Effortless dancing from Butler.
Madison Ballet closes its 2013-14 season with Repertory II, a program at the Bartell Theatre. It has three works, two from artistic director W. Earle Smith and one from iconic choreographer George Balanchine, and features former New York City Ballet principal dancer Charles Askegard. The last two performances are on Saturday, March 22, at 2 p.m. and 8 p.m.
Smith's 2006 piece "La Luce d'Amore" (The Light of Love) has been reworked for the Bartell's Drury Stage, but it feels a bit dated. While always a pleasant and well-danced work, the opening-night performance started to get a bit tedious with its barrage of Italian music and fluttering hair ribbons. Olive Garden commercials came to mind, and how sometimes this type of music feels like cheesy shorthand for conveying a sun-dappled frolic in Tuscany.
On the bright side we get to see very talented young dancers from Madison Ballet's school. They showed strong technique and held their own onstage with the company members. Other lovely things about "La Luce d'Amore" were Morgan Davison's breezy solo "Danzqa," and Rachelle Butler and Richard Glover's tender and romantic pas de deux to Caccini's "Ave Maria."
For me, this piece was about the small details, even though the bigger ones were nicely done as well. One lovely moment was when Butler's foot slid gingerly back to earth after a high passe in a sequence with a percussive arabesque. But it was a careful and quiet pause that said the most about the dancers' relationship to each other. The work's pas de deux is in Smith's sweet spot in terms of choreography, evoking romance and underscoring his musicality.
My hackles were up during the finale to "La Luce" because things took a turn toward the cutesy. There was a moment when the dancers started clapping, and the audience was invited to clap along. Though the dance was a lively tarantella, this move seemed a little disingenuous.
Last spring Madison Ballet capably presented its first Balanchine work, "Valse Fantasie," validating its status as a solid regional ballet company. This weekend, is a rare opportunity to see a Balanchine piece -- "Who Cares?" -- performed locally. Staged by Michelle Gifford from the New York City Ballet, this streamlined concert version of the original, which premiered in 1970, is playfully romantic and features a lush Gershwin score.
Askegard performs every male role. He is paired with Marguerite Luksik, Shannon Quirk and Butler, and he dances a swingy solo of his own, which is all smooth moves and laid-back command of the stage. The consummate partner, he showcases each of the female dancers' qualities. I never worried about him supporting the other dancers in demanding lifts, turns and dives. This allowed the women to commit more to the rigors of the work and develop their characters.

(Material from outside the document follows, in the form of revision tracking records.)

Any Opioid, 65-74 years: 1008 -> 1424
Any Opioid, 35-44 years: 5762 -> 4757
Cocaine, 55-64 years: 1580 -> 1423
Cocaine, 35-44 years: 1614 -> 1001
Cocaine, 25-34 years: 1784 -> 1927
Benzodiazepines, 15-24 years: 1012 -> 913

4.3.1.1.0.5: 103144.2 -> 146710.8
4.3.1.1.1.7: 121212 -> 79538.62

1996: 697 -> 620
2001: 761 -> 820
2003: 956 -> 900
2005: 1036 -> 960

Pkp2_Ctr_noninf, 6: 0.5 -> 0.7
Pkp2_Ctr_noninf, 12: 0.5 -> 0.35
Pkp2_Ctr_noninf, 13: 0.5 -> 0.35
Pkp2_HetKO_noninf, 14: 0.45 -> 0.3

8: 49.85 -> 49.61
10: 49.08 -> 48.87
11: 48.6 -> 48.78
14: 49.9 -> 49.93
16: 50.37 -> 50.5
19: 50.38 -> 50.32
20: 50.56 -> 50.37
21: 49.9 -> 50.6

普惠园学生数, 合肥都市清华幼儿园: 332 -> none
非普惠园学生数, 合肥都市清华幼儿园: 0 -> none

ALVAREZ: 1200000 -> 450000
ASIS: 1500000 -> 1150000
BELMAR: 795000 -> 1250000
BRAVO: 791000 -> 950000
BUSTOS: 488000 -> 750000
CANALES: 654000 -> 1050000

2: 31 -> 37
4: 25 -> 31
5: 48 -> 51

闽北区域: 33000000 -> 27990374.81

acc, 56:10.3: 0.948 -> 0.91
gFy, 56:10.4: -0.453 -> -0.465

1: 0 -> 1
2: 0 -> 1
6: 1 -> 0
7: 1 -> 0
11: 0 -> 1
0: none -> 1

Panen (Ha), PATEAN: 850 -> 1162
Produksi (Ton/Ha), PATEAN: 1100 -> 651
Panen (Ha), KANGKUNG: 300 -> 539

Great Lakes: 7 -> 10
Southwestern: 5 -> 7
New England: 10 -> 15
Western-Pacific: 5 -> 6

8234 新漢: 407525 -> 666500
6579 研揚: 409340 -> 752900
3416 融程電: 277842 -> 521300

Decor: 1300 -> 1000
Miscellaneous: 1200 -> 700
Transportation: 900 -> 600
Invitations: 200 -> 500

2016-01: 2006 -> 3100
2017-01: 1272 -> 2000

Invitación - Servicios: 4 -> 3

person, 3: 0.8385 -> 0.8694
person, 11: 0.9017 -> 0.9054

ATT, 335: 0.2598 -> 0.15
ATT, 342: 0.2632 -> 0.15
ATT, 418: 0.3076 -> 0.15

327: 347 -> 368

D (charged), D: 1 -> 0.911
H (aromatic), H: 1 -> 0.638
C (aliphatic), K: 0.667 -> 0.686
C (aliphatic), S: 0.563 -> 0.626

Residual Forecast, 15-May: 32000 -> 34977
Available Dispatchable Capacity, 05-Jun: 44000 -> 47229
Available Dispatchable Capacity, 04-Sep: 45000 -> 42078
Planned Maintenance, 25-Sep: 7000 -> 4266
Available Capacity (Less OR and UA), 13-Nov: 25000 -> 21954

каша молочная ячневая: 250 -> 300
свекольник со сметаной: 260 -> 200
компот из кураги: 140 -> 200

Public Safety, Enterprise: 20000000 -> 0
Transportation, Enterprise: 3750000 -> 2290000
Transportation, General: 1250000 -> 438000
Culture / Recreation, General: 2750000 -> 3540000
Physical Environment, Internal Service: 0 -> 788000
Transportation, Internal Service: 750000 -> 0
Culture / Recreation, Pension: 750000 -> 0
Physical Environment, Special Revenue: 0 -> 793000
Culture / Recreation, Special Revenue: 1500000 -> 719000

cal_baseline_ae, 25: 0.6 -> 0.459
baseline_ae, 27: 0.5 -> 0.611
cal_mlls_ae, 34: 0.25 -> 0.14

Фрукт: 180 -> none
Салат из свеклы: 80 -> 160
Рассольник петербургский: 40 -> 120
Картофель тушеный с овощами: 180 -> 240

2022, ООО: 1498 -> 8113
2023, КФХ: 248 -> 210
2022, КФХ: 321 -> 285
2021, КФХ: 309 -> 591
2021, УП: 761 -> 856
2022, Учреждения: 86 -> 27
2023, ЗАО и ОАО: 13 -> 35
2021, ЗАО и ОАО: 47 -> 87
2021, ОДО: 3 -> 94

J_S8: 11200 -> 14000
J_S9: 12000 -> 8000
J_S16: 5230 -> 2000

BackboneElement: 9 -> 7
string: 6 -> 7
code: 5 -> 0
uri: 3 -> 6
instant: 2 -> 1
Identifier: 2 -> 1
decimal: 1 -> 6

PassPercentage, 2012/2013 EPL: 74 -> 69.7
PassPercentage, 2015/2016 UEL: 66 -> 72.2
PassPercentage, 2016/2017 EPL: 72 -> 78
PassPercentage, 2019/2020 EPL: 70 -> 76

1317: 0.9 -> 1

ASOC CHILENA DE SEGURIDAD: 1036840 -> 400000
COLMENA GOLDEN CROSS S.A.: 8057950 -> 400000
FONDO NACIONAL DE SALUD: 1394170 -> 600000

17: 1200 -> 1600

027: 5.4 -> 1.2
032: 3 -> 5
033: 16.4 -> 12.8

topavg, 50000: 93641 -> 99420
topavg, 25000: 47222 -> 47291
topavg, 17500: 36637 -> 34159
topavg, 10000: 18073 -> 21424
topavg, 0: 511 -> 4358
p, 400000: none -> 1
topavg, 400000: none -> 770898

Quirk shines brightest here, perhaps because she most closely resembles a Balanchine ballerina. (I kept thinking of my obsession with New York City Ballet's Heather Watts during my youth.) Her legs are shapely daggers, and her bright eyes shine above her broad cheekbones. She was the most comfortable with sinking into her hips for shifts in weights and balances, as well as the off-kilter, sky-high extensions and the slinkiness and complexity of intertwining limbs. Luksik reveled in the lighting-fast demands of "Fascinatin' Rhythm," with its potentially confounding sections of petite allegro. She whipped out a series of good turns and changed direction on a dime. Butler fared well in the beginning of her solo but then started to unravel a little bit. She seemed confident again when paired with Askegard, though.
Smith's new offering, "Groovy," is set to '60s music with kaleidoscope colored costumes. There are kicky little dresses for the women, with bright tights and pointe shoes dyed to match perfectly. Sadly, the men are saddled with unfortunate and unflattering pants. The intent, I believe, is to let the audience feel like it has stumbled upon a groovy happening where friends gather together and are inspired to hop off of their floor pillows to start dancing to the hits of the era.
Sometimes this worked perfectly: Quirk's solo to the Byrds' "Mr. Tambourine Man" was excellent. Even though she's doing astonishing things technically, she still manages to look like a gentle hippie girl dancing on the beach. There was also a sweet and spirited pas de deux from McKenna Collins and Andrew Erickson to "Everybody Loves a Clown." Luksik's silly and frenetically fleet-footed "Red Rubber Ball" was enjoyable as well. Other times things felt flat (like when Butler had to play the wasted party girl) or felt forced (like the feigned wild abandon in the finale to "Devil with a Blue Dress On"). A friend of mine pointed out that when ballet dancers are called upon to do social dances like the Pony and the Jerk, it can feel too measured and contained. Luckily, some of the company members were able to really let loose.
If you've been curious about seeing ballet performed but feared it would be too stuffy, this program is accessible and inviting. You might enjoy seeing the dancers warming up in costume before performing. The intimate performance space is enjoyable, too. While the performers make the dancing look effortless, being able to hear their breathing makes you realize the demands of their craft.